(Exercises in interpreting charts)
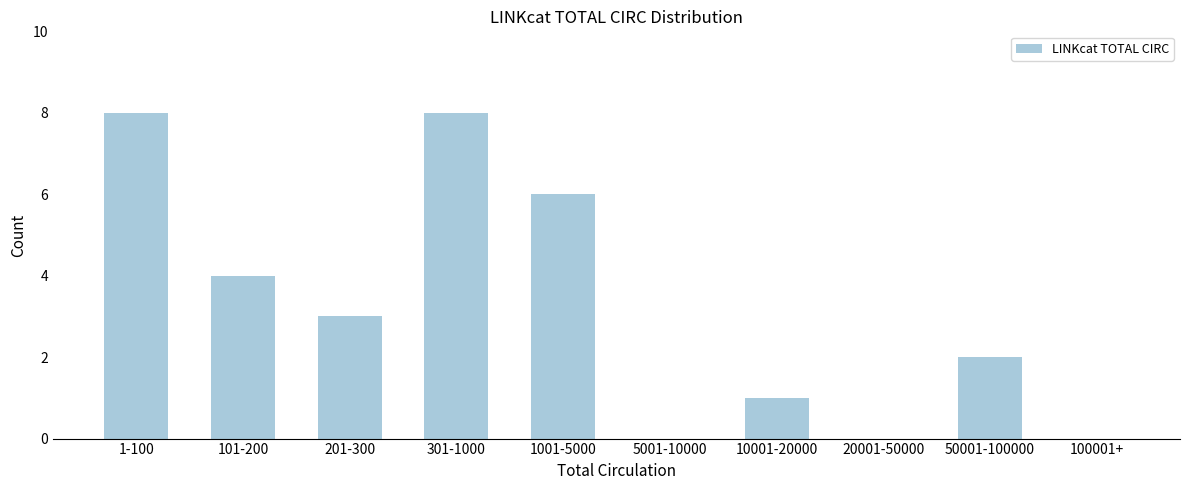

Reading left to right, list all the values displayed in this chart.

1-100=8	101-200=4	201-300=3	301-1000=8	1001-5000=6	5001-10000=0	10001-20000=1	20001-50000=0	50001-100000=2	100001+=0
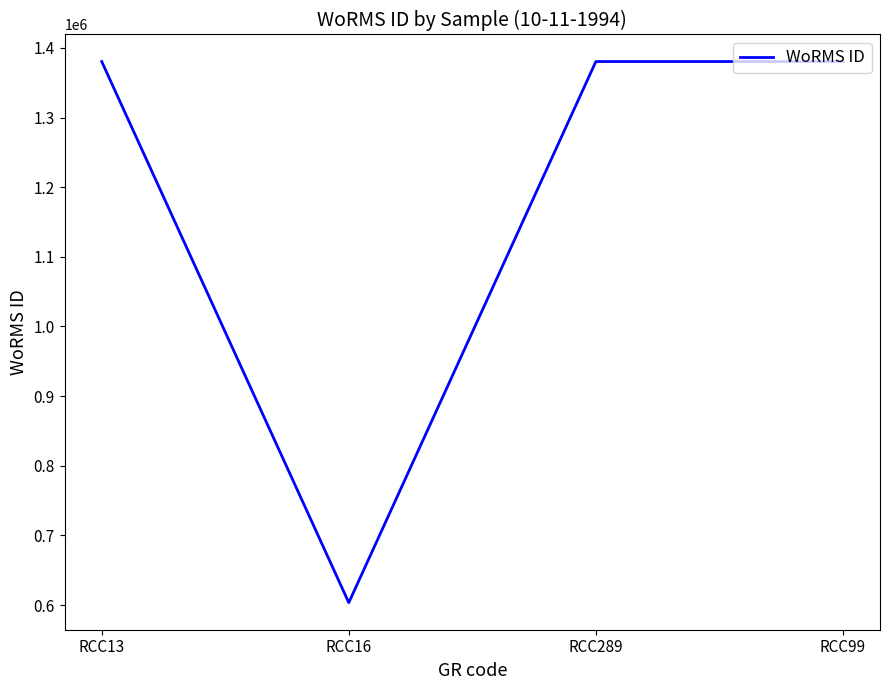

True or false: there are more than 1 points higher than both neighbors.

False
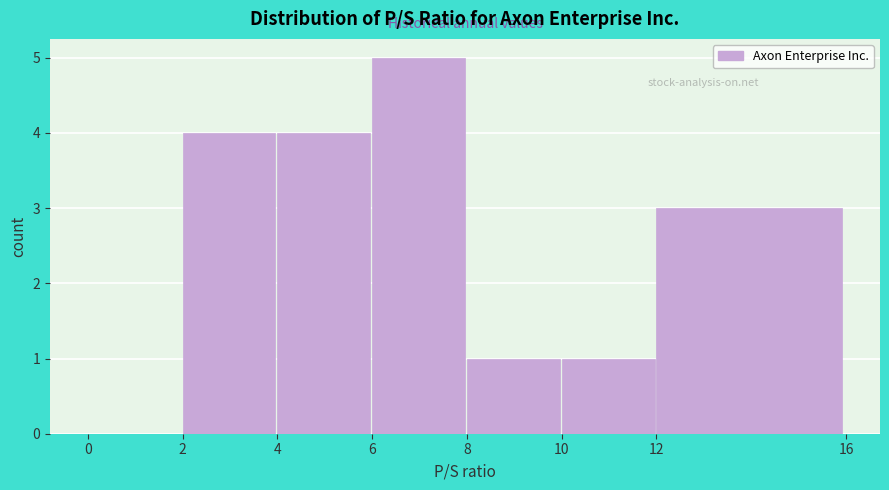

What is the height of the bar covering 2 to 4 on the x-axis? The values are not printed on the chart, so give them approximately, as read against the axis.

4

EXERCISE PROMPT - Copy out the entire listing above without any changes, leaving out the pictures.

EXERCISE OUTPUT -
Reading left to right, list all the values displayed in this chart.

1-100=8	101-200=4	201-300=3	301-1000=8	1001-5000=6	5001-10000=0	10001-20000=1	20001-50000=0	50001-100000=2	100001+=0

True or false: there are more than 1 points higher than both neighbors.

False

What is the height of the bar covering 2 to 4 on the x-axis? The values are not printed on the chart, so give them approximately, as read against the axis.

4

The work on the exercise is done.